SACRALIZAÇÃO: Ruptura entre o natural e o sobrenatural, introduzindo no sobrenatural uma força ou potência para realizar aquilo que os humanos julgavam impossível efetuar contando apenas com as forças e capacidades humanas. Proporciona superioridade e poderio de alguns sobre outros, sentidos como espantosos, misteriosos, desejados e temidos. Opera o encantamento do mundo, habitado por forças maravilhosas e poderes admiráveis que agem magicamente à distância, enlaçando entes diferentes com laços secretos e eficazes. Pode suscitar devoção e amor, repulsa e ódio. Esses sentimentos suscitam um outro: o respeito feito de temor. Nasce, aqui, o sentimento religioso e a experiência da religião.
® Natural x Sobrenatural; Material x Espiritual = cria diferença ® oposição, antagonismo (para dominar).

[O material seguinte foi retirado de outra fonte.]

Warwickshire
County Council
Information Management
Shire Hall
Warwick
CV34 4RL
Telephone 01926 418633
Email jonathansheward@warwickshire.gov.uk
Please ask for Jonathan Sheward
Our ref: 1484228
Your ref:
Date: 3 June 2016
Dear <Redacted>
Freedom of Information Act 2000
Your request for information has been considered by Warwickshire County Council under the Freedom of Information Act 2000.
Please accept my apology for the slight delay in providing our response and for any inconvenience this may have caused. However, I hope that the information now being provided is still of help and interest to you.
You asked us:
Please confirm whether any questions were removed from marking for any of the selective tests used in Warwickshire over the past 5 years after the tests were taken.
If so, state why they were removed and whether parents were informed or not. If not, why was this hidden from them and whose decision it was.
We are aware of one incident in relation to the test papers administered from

® Sobrenatural (crença → desconhecimento → ignorância) = potência (força → poder → pré-figura deus!).
® Espiritual (crença → desconhecimento → ignorância) = incognoscível (inexplicável → mistério → temor).
RELIGIÃO: Códigos morais, de bom comportamento, que aspiram à vida eterna. A Religião pressupõe que, além do sentimento da diferença entre natural e sobrenatural, haja o sentimento da separação entre os humanos e o sagrado, mesmo que este habite os humanos e a Natureza.

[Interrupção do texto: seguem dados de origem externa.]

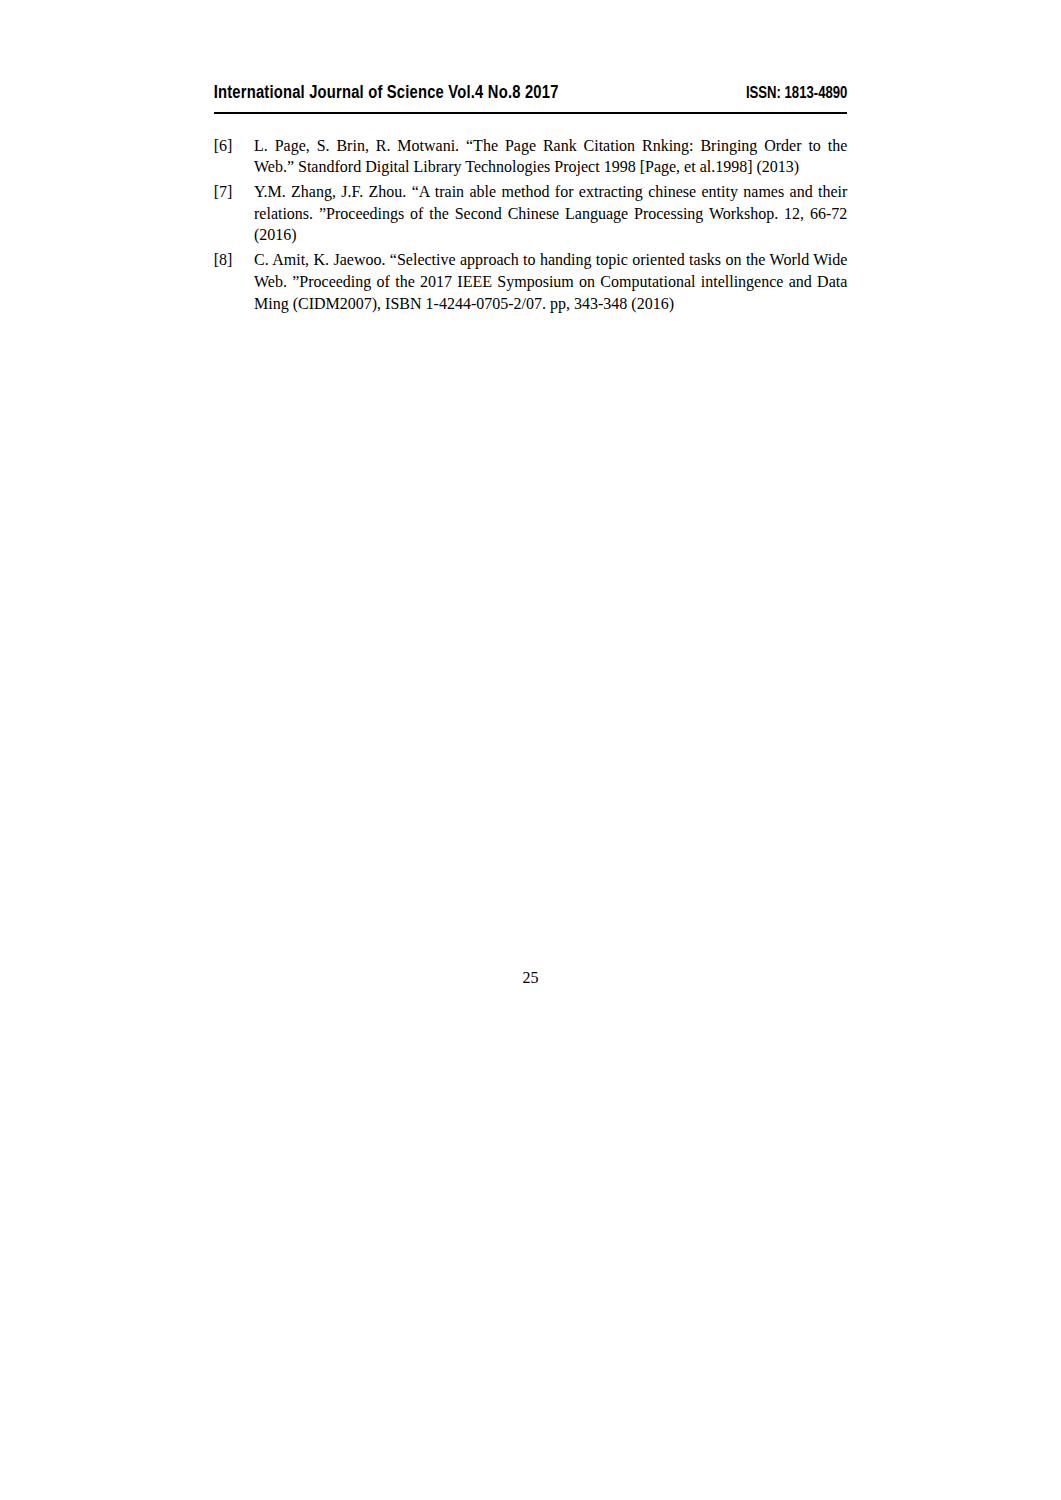International Journal of Science Vol.4 No.8 2017 ISSN: 1813-4890
[6] L. Page, S. Brin, R. Motwani. “The Page Rank Citation Rnking: Bringing Order to the Web.” Standford Digital Library Technologies Project 1998 [Page, et al.1998] (2013)
[7] Y.M. Zhang, J.F. Zhou. “A train able method for extracting chinese entity names and their relations. ”Proceedings of the Second Chinese Language Processing Workshop. 12, 66-72 (2016)
[8] C. Amit, K. Jaewoo. “Selective approach to handing topic oriented tasks on the World Wide Web. ”Proceeding of the 2017 IEEE Symposium on Computational intellingence and Data Ming (CIDM2007), ISBN 1-4244-0705-2/07. pp, 343-348 (2016)
25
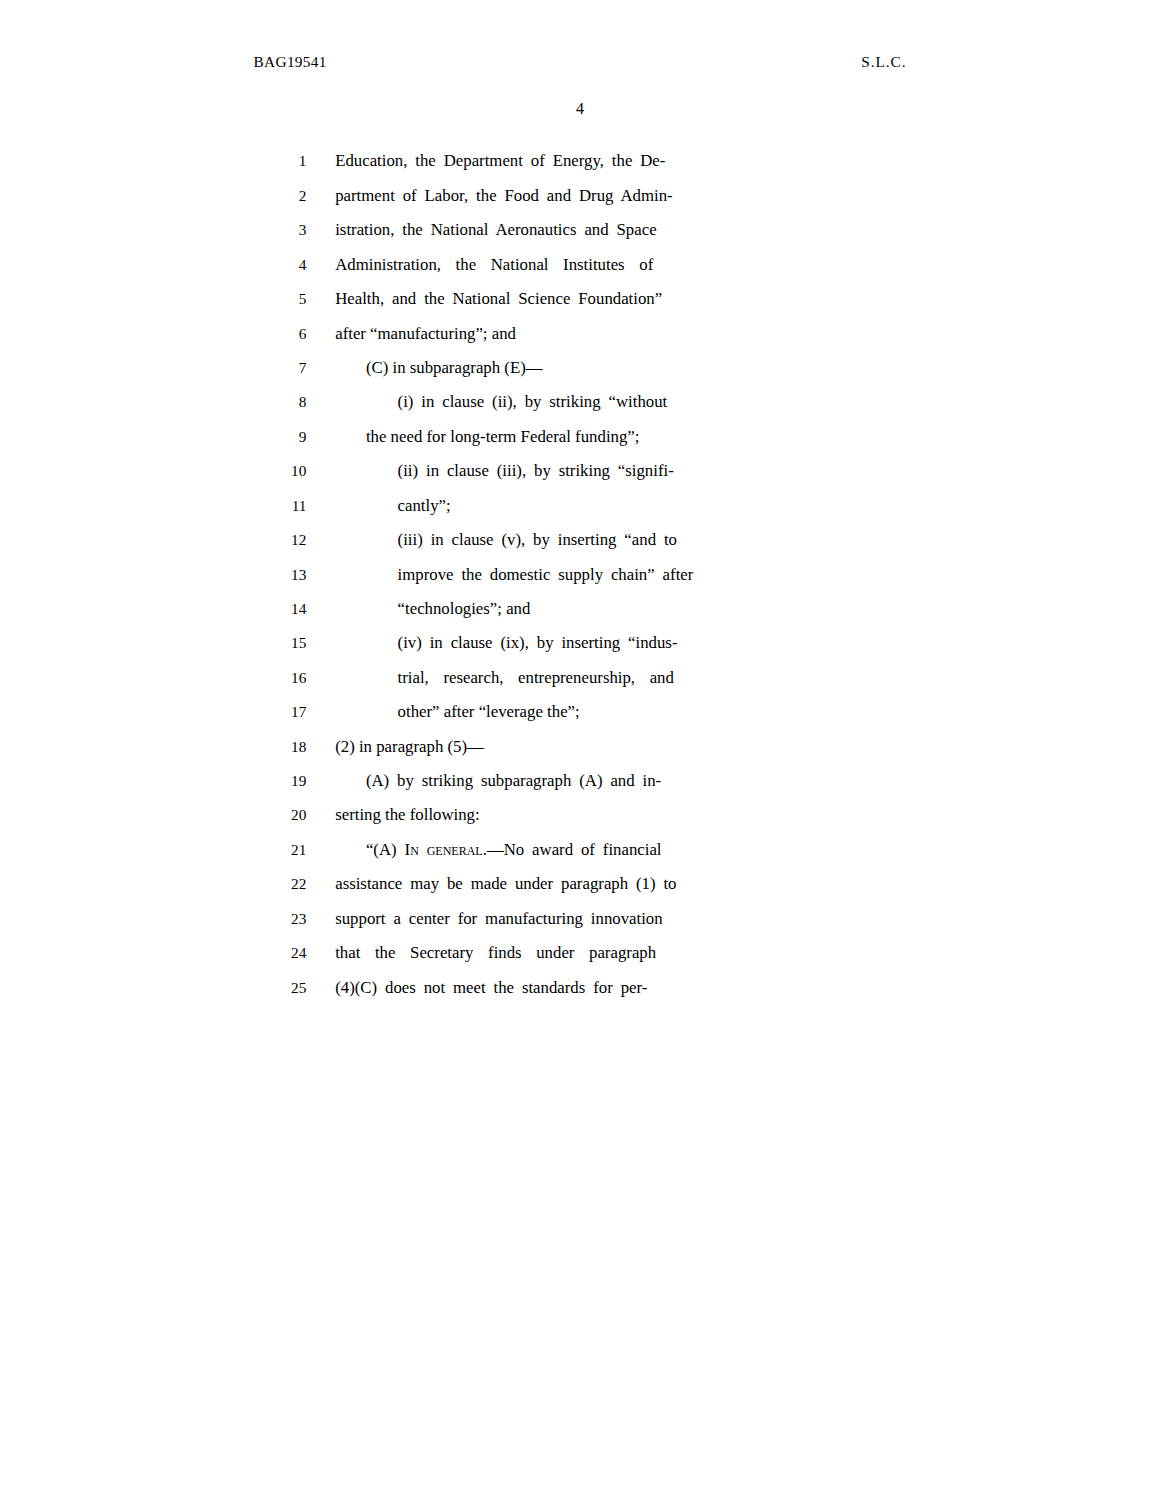BAG19541 S.L.C.
4
| 1 | Education, the Department of Energy, the De- |
| 2 | partment of Labor, the Food and Drug Admin- |
| 3 | istration, the National Aeronautics and Space |
| 4 | Administration, the National Institutes of |
| 5 | Health, and the National Science Foundation” |
| 6 | after “manufacturing”; and |
| 7 | (C) in subparagraph (E)— |
| 8 | (i) in clause (ii), by striking “without |
| 9 | the need for long-term Federal funding”; |
| 10 | (ii) in clause (iii), by striking “signifi- |
| 11 | cantly”; |
| 12 | (iii) in clause (v), by inserting “and to |
| 13 | improve the domestic supply chain” after |
| 14 | “technologies”; and |
| 15 | (iv) in clause (ix), by inserting “indus- |
| 16 | trial, research, entrepreneurship, and |
| 17 | other” after “leverage the”; |
| 18 | (2) in paragraph (5)— |
| 19 | (A) by striking subparagraph (A) and in- |
| 20 | serting the following: |
| 21 | “(A) In general. —No award of financial |
| 22 | assistance may be made under paragraph (1) to |
| 23 | support a center for manufacturing innovation |
| 24 | that the Secretary finds under paragraph |
| 25 | (4)(C) does not meet the standards for per- |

® Nasceu da superstição (crença infundada, ignorância), passando a servir a tirania (opressão).
® É nefasta porque mantém os homens em estado de ignorância das verdadeiras causas de todas as coisas, da origem humana, do poder político e das leis.

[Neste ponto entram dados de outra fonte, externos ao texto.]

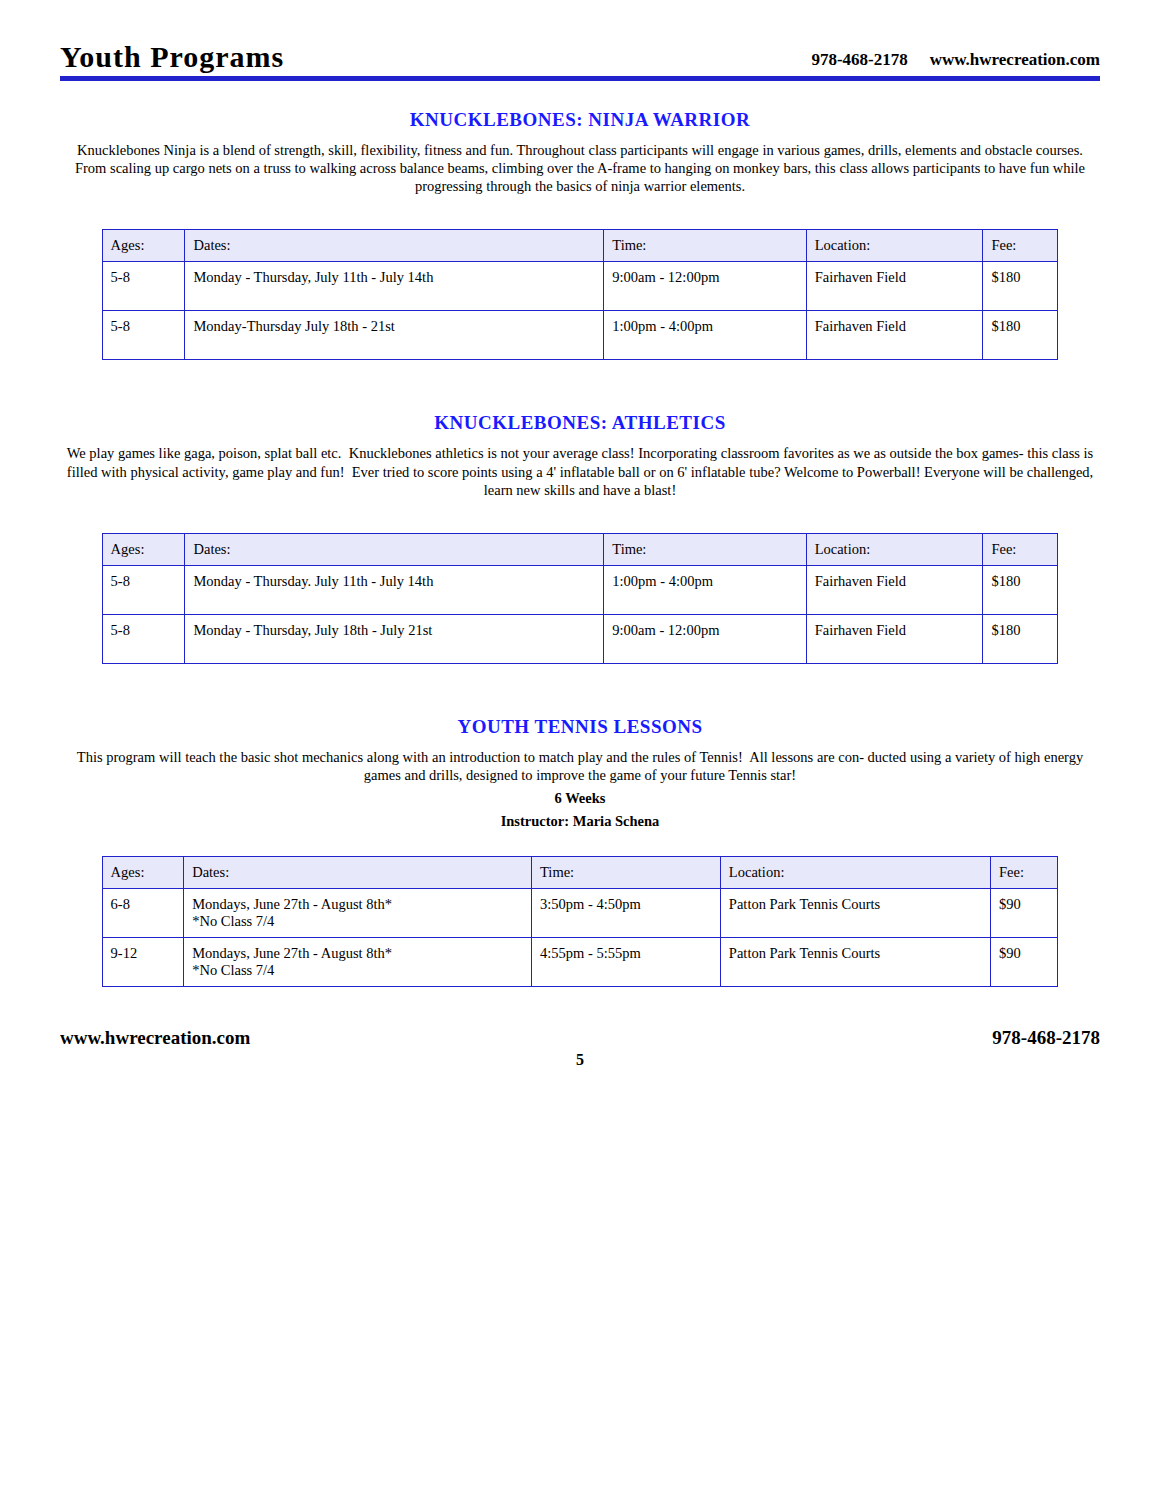Youth Programs
978-468-2178 www.hwrecreation.com
KNUCKLEBONES: NINJA WARRIOR
Knucklebones Ninja is a blend of strength, skill, flexibility, fitness and fun. Throughout class participants will engage in various games, drills, elements and obstacle courses. From scaling up cargo nets on a truss to walking across balance beams, climbing over the A-frame to hanging on monkey bars, this class allows participants to have fun while progressing through the basics of ninja warrior elements.
| Ages: | Dates: | Time: | Location: | Fee: |
| --- | --- | --- | --- | --- |
| 5-8 | Monday - Thursday, July 11th - July 14th | 9:00am - 12:00pm | Fairhaven Field | $180 |
| 5-8 | Monday-Thursday July 18th - 21st | 1:00pm - 4:00pm | Fairhaven Field | $180 |
KNUCKLEBONES: ATHLETICS
We play games like gaga, poison, splat ball etc. Knucklebones athletics is not your average class! Incorporating classroom favorites as we as outside the box games- this class is filled with physical activity, game play and fun! Ever tried to score points using a 4' inflatable ball or on 6' inflatable tube? Welcome to Powerball! Everyone will be challenged, learn new skills and have a blast!
| Ages: | Dates: | Time: | Location: | Fee: |
| --- | --- | --- | --- | --- |
| 5-8 | Monday - Thursday. July 11th - July 14th | 1:00pm - 4:00pm | Fairhaven Field | $180 |
| 5-8 | Monday - Thursday, July 18th - July 21st | 9:00am - 12:00pm | Fairhaven Field | $180 |
YOUTH TENNIS LESSONS
This program will teach the basic shot mechanics along with an introduction to match play and the rules of Tennis! All lessons are con- ducted using a variety of high energy games and drills, designed to improve the game of your future Tennis star!
6 Weeks
Instructor: Maria Schena
| Ages: | Dates: | Time: | Location: | Fee: |
| --- | --- | --- | --- | --- |
| 6-8 | Mondays, June 27th - August 8th* *No Class 7/4 | 3:50pm - 4:50pm | Patton Park Tennis Courts | $90 |
| 9-12 | Mondays, June 27th - August 8th* *No Class 7/4 | 4:55pm - 5:55pm | Patton Park Tennis Courts | $90 |
www.hwrecreation.com 978-468-2178
5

LEI DIVINA: Os deuses são poderes misteriosos e vontades. Misteriosos, porque suas decisões são imprevisíveis e, muitas vezes, incompreensíveis para os critérios humanos de avaliação. Vontades, porque o que acontece no mundo manifesta um querer pessoal, supremo e inquestionável. A religião, ao estabelecer o laço entre o humano e o divino, procura um caminho pelo qual a vontade dos deuses seja benéfica e propícia aos seus adoradores. A vontade divina pode tornar-se parcialmente conhecida dos humanos sob a forma de leis, isto é, decretos, mandamentos, ordenamentos, comandos emanados da divindade.
® As leis são instuituidas pela vontade de Deus, reveladas a alguns que têm o direito divino, com poderes para dominar e comandar.
MORTALIDADE: Toda religião explica não só a origem da ordem do mundo natural, mas também do mundo humano. No caso dos humanos, a religião precisa explicar por que são mortais. O mistério da morte é sempre explicado como expiação de uma culpa original, cometida contra os deuses. No princípio, os homens eram imortais e viviam na companhia dos deuses; a seguir, uma transgressão imperdoável tem lugar e, com ela, a grande punição: a mortalidade.
IMORTALIDADE: Algumas religiões afirmam que o corpo humano possui um duplo, feito de outra matéria, que permanecerá após a morte, usando outros seres para relacionar-se com os vivos. Certas religiões acreditam que o corpo é habitado por uma entidade – espírito, alma, sombra imaterial, sopro -, que será imortal se os decretos divinos e os rituais tiverem sido respeitados pelo fiel. Por acreditarem firmemente numa outra vida – que pode ser imediata, após a morte do corpo, ou pode exigir reencarnações purificadoras até alçar-se à imortalidade -, as religiões possuem ritos funerários, encarregados de preparar e garantir a entrada do morto na outra vida.
Ø    RELIGIÕES = Códigos morais, de bom comportamento + vida eterna.
Ø    UNIVERSO = Grande oceano com seus vasos comunicantes (a Natureza, o Tudo).
Ø    ENTE = Consciência individual.
Ø    SER = Consciência coletiva.
VASOS COMUNICANTES: Todos os atos que praticamos, através de um sistema de vasos comunicantes, acabam repercutindo no mundo físico, no planeta e nos demais seres vivos. O Universo (o Tudo) é como se fosse um Grande Oceano, interligado com os Entes, por mares, lagos, rios e arroios.  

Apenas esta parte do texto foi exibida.